Monday, February 06, 2012


Study Tips

Erasmus, letter to Peter Gillis (October 6, 1516, tr. Francis Morgan Nichols):
Most of our diseases proceed from the mind, and you will be less upset by the labours of study, if you regulate your studies by reason. Arrange your library, and all your letters and papers, in certain settled places. Do not allow yourself to be attracted now to one author and now to another, but take one of the best in your hands with no intention of letting him go until you have come to the last page, noting, as you go on, whatever seems worth remembering. Lay down for yourself a definite scheme of life, determining what you want to do, and at what hours; and do not crowd one thing upon another without finishing what you begin first; in this way you will lengthen your day, which is now almost totally lost. And whereas you find fault with your memory, you will do well, in my opinion, to make a diary for each year,—it is no great trouble to do so,—and note down daily, in a word or two, if anything has taken place that you wish not to forget.

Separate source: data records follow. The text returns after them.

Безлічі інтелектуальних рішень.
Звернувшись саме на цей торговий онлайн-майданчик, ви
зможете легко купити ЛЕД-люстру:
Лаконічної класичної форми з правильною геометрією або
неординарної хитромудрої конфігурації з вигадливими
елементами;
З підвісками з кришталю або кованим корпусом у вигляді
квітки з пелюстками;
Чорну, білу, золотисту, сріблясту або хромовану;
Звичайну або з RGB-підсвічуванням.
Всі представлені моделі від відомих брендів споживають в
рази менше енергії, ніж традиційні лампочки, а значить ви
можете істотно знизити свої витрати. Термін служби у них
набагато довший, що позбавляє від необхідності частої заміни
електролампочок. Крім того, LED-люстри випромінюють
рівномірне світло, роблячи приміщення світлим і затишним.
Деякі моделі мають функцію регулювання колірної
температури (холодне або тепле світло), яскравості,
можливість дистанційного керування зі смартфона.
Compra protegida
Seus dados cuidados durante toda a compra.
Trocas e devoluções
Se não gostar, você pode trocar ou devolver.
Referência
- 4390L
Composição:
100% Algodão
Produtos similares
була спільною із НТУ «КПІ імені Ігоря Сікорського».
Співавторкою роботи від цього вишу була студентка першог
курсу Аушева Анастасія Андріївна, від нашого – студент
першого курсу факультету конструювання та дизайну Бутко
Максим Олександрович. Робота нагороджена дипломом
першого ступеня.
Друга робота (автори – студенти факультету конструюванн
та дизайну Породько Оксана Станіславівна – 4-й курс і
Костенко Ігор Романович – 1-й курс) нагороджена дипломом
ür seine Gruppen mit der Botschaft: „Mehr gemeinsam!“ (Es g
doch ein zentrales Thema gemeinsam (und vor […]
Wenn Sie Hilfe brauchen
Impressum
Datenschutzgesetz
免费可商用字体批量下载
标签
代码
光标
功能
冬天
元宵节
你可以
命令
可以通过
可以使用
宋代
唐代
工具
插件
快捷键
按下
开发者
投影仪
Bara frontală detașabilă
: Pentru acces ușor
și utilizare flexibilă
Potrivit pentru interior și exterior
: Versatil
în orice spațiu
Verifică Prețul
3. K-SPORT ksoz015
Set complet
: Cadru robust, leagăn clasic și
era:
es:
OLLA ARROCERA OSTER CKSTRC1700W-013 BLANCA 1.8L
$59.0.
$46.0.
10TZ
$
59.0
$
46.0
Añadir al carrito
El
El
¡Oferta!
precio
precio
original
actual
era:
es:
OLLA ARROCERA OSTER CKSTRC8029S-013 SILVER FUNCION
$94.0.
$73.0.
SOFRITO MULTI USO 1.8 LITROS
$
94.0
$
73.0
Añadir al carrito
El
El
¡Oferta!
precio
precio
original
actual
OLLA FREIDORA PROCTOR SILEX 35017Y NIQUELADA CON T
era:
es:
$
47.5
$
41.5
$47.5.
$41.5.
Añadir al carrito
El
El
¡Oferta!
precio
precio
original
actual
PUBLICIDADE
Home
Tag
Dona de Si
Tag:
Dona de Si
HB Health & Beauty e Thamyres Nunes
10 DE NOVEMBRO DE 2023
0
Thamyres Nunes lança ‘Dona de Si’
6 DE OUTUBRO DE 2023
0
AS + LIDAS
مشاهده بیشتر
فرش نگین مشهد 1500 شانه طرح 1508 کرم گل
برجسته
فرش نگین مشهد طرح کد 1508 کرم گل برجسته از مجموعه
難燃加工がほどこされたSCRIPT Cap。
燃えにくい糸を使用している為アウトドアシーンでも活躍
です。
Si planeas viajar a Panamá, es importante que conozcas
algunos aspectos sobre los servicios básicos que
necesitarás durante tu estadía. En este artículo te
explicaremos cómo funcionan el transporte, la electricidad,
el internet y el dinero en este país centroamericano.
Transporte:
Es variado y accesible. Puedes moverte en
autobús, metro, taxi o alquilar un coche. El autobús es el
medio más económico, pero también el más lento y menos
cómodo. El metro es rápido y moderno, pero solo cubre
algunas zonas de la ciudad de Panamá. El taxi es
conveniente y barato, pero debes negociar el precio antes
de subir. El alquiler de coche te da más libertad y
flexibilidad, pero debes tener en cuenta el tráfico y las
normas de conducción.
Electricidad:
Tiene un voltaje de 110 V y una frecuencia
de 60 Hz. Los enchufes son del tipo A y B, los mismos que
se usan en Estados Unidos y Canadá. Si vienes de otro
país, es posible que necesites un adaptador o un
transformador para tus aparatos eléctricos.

Plerique morbi nobis ab animo proficiscuntur, et minus offenderis studii laboribus, si ratione studia tua modereris. Bibliothecam tuam, epistolas ac schedas omneis in certos nidulos redigas, neque temere nunc in hunc, nunc in illum autorem rapiaris, sed unum aliquem ex praecipuis in manus sumito, non relicturus prius, quam ad calcem usque perveneris, annotatis interim, quae digna memoratu videantur. Certum aliquod vitae genus ipse tibi praescribito, quid quibus horis agere velis. Nec alia super alia congere, nisi prioribus explicatis: ita diem, qui nunc pene totus intercidit, tibi reddideris longiorem. Et quoniam incusas memoriam, mea sententia profuerit, si in singulos annos fastos pares, non est res magni negocii, singulisque diebus annotes verbo, si quid extiterit, quod nolis oblivisci.